▶ Problem to work on: List each line of the data below that contains the string "boot".

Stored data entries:
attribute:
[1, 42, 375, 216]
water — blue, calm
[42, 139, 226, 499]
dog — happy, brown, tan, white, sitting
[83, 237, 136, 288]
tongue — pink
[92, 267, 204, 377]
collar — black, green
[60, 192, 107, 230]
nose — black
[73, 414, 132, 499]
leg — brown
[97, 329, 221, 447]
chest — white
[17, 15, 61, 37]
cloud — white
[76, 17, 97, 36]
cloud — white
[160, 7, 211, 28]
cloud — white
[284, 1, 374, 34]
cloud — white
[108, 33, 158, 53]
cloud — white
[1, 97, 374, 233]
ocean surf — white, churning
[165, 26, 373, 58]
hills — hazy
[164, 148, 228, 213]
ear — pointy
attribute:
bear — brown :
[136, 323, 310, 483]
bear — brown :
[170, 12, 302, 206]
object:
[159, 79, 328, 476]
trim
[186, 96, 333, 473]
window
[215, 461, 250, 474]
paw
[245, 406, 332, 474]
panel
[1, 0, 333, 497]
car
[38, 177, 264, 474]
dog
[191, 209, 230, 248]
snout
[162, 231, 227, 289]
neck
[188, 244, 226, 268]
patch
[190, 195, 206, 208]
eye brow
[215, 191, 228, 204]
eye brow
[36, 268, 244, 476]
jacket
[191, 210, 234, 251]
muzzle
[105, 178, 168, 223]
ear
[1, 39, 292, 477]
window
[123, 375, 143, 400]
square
* * *
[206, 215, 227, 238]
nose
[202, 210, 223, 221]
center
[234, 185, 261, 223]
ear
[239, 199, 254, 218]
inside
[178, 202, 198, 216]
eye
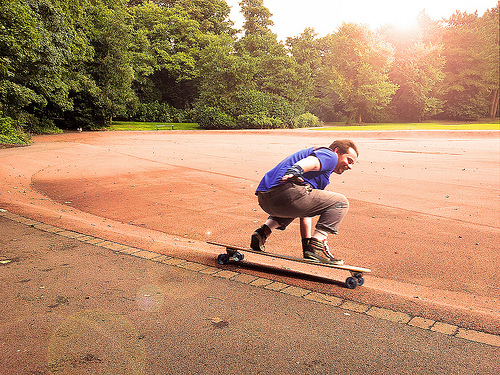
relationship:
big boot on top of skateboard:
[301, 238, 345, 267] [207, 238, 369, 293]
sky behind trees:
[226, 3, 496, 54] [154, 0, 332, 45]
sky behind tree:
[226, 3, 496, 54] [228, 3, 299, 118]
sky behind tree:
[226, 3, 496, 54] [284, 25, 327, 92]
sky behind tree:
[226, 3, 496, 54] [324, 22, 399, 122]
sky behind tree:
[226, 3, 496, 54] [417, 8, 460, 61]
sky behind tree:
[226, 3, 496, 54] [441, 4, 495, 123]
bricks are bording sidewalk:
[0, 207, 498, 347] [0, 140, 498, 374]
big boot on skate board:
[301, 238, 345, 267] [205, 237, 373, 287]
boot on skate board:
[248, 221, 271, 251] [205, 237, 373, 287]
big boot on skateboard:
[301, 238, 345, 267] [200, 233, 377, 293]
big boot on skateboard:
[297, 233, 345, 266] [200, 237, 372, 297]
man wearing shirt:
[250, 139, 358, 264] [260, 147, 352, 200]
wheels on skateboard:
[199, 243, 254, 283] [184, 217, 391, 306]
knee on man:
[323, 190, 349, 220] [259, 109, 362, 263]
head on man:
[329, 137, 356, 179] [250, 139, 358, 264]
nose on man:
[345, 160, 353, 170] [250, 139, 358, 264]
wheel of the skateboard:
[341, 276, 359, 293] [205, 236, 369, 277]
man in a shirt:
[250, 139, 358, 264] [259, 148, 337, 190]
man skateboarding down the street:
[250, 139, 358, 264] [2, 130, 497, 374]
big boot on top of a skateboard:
...
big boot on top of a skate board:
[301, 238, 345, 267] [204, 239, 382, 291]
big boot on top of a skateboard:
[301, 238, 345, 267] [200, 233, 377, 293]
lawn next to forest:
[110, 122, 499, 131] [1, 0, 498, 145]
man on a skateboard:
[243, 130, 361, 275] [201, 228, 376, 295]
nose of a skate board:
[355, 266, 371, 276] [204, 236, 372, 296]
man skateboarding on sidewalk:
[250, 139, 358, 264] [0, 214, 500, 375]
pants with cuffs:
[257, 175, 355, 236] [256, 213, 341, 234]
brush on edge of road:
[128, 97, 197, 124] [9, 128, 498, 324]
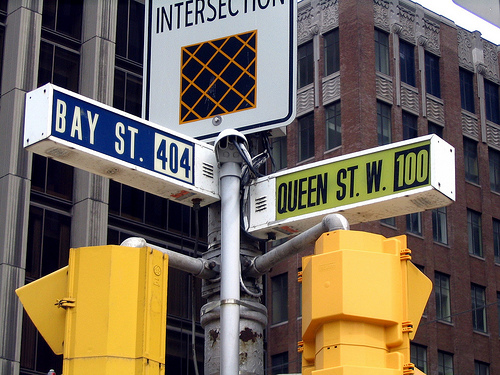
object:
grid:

▶ Solved exercise:
big boot on top of skateboard:
big boot on skate board:
boot on skate board:
big boot on skateboard:
big boot on skateboard:
big boot on top of a skateboard:
big boot on top of a skate board:
big boot on top of a skateboard:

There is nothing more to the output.